* [DATA RECORDS]
BEGIN

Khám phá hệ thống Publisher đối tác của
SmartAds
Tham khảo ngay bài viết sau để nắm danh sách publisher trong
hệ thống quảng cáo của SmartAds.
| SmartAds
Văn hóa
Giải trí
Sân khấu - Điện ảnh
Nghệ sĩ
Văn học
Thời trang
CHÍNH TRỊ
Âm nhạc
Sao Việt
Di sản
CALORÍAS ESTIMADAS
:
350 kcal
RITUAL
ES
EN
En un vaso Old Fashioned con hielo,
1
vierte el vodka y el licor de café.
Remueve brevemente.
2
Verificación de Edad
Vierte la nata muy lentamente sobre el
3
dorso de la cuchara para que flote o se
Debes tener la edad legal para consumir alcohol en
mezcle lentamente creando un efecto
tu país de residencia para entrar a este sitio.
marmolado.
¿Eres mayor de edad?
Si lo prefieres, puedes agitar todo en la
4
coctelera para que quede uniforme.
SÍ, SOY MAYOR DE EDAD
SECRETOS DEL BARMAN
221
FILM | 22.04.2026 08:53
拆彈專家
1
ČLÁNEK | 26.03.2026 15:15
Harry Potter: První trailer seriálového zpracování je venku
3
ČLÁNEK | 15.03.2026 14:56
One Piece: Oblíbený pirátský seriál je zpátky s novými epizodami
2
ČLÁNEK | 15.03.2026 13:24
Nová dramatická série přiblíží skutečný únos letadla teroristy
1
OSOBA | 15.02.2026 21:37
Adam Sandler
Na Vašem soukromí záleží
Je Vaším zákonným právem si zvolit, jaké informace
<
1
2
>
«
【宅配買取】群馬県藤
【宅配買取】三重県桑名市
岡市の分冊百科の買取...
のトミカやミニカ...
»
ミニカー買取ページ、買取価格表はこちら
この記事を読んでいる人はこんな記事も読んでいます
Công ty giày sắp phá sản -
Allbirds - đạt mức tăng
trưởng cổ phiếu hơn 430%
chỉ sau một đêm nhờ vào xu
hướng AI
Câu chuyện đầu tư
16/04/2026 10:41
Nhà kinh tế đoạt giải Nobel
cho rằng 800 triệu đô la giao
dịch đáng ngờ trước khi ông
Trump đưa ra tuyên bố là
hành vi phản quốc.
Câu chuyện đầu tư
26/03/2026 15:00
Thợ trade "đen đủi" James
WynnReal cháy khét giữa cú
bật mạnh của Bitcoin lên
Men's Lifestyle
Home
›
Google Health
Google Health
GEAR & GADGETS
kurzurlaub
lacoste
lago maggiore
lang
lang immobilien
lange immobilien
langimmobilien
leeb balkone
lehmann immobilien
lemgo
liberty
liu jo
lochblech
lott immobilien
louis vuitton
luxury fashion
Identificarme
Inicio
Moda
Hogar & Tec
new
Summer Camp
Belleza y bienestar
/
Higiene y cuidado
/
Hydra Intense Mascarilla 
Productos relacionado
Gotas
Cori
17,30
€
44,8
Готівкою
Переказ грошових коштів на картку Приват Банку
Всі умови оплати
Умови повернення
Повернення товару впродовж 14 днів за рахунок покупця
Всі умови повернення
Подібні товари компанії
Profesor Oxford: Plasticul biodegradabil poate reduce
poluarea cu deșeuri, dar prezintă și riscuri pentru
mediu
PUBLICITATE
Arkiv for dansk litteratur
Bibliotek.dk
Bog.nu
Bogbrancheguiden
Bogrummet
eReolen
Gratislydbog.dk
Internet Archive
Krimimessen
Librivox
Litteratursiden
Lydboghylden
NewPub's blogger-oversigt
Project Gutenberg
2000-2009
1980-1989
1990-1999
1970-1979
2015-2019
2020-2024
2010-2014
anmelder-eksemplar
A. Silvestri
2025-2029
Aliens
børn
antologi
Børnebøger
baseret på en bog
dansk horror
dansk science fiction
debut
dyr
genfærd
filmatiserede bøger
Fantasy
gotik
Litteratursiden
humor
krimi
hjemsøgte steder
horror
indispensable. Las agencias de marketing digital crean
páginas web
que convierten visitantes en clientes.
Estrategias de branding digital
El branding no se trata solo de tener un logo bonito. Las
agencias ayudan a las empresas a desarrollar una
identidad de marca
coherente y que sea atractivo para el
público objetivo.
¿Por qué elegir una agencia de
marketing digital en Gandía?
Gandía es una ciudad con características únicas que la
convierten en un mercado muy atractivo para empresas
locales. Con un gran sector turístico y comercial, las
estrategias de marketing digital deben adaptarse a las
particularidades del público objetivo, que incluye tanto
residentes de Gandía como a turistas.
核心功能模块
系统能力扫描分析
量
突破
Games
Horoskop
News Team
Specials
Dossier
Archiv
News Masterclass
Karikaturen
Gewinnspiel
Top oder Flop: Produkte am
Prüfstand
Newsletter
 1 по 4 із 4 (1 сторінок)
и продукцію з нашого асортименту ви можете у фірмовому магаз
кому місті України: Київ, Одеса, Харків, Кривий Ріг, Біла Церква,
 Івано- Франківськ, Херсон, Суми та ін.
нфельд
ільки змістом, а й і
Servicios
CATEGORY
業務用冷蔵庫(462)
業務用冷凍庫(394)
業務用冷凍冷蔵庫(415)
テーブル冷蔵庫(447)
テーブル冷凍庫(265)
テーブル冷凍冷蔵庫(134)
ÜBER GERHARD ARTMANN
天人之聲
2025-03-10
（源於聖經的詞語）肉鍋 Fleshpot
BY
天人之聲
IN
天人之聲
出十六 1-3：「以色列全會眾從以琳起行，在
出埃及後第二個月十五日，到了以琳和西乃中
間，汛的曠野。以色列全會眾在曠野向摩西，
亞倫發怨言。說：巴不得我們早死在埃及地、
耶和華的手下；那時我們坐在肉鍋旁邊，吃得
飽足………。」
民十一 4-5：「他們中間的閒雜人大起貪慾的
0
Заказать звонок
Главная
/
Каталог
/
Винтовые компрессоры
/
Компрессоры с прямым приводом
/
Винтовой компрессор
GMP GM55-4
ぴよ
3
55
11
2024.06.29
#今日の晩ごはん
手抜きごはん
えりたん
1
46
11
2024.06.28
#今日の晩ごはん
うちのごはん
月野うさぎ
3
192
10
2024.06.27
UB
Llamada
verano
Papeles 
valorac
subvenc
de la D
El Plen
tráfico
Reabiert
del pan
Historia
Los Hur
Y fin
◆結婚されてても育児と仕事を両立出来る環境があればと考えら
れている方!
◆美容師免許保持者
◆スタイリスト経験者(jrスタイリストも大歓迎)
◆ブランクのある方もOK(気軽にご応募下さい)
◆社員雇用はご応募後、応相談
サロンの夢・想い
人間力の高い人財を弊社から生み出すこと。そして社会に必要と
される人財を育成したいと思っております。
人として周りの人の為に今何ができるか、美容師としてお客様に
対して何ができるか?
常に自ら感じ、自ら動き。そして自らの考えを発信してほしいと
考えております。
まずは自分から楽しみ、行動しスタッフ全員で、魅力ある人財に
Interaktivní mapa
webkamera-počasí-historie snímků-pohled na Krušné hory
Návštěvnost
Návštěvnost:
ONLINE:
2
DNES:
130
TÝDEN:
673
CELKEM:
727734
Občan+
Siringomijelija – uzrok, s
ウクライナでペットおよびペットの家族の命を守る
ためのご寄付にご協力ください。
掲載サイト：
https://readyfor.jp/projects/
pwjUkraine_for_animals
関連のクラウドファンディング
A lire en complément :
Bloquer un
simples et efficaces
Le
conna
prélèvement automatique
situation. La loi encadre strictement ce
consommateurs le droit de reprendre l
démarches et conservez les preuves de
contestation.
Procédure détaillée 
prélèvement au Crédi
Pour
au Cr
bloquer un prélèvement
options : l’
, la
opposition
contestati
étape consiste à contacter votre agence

END

* [EXERCISE] Repeat the entries above verbatim, but only from the line that has "anmelder-eksemplar" down to the line that has "亞倫發怨言。說：巴不得我們早死在埃及地、", inclusive.

* [TASK OUTPUT]
anmelder-eksemplar
A. Silvestri
2025-2029
Aliens
børn
antologi
Børnebøger
baseret på en bog
dansk horror
dansk science fiction
debut
dyr
genfærd
filmatiserede bøger
Fantasy
gotik
Litteratursiden
humor
krimi
hjemsøgte steder
horror
indispensable. Las agencias de marketing digital crean
páginas web
que convierten visitantes en clientes.
Estrategias de branding digital
El branding no se trata solo de tener un logo bonito. Las
agencias ayudan a las empresas a desarrollar una
identidad de marca
coherente y que sea atractivo para el
público objetivo.
¿Por qué elegir una agencia de
marketing digital en Gandía?
Gandía es una ciudad con características únicas que la
convierten en un mercado muy atractivo para empresas
locales. Con un gran sector turístico y comercial, las
estrategias de marketing digital deben adaptarse a las
particularidades del público objetivo, que incluye tanto
residentes de Gandía como a turistas.
核心功能模块
系统能力扫描分析
量
突破
Games
Horoskop
News Team
Specials
Dossier
Archiv
News Masterclass
Karikaturen
Gewinnspiel
Top oder Flop: Produkte am
Prüfstand
Newsletter
 1 по 4 із 4 (1 сторінок)
и продукцію з нашого асортименту ви можете у фірмовому магаз
кому місті України: Київ, Одеса, Харків, Кривий Ріг, Біла Церква,
 Івано- Франківськ, Херсон, Суми та ін.
нфельд
ільки змістом, а й і
Servicios
CATEGORY
業務用冷蔵庫(462)
業務用冷凍庫(394)
業務用冷凍冷蔵庫(415)
テーブル冷蔵庫(447)
テーブル冷凍庫(265)
テーブル冷凍冷蔵庫(134)
ÜBER GERHARD ARTMANN
天人之聲
2025-03-10
（源於聖經的詞語）肉鍋 Fleshpot
BY
天人之聲
IN
天人之聲
出十六 1-3：「以色列全會眾從以琳起行，在
出埃及後第二個月十五日，到了以琳和西乃中
間，汛的曠野。以色列全會眾在曠野向摩西，
亞倫發怨言。說：巴不得我們早死在埃及地、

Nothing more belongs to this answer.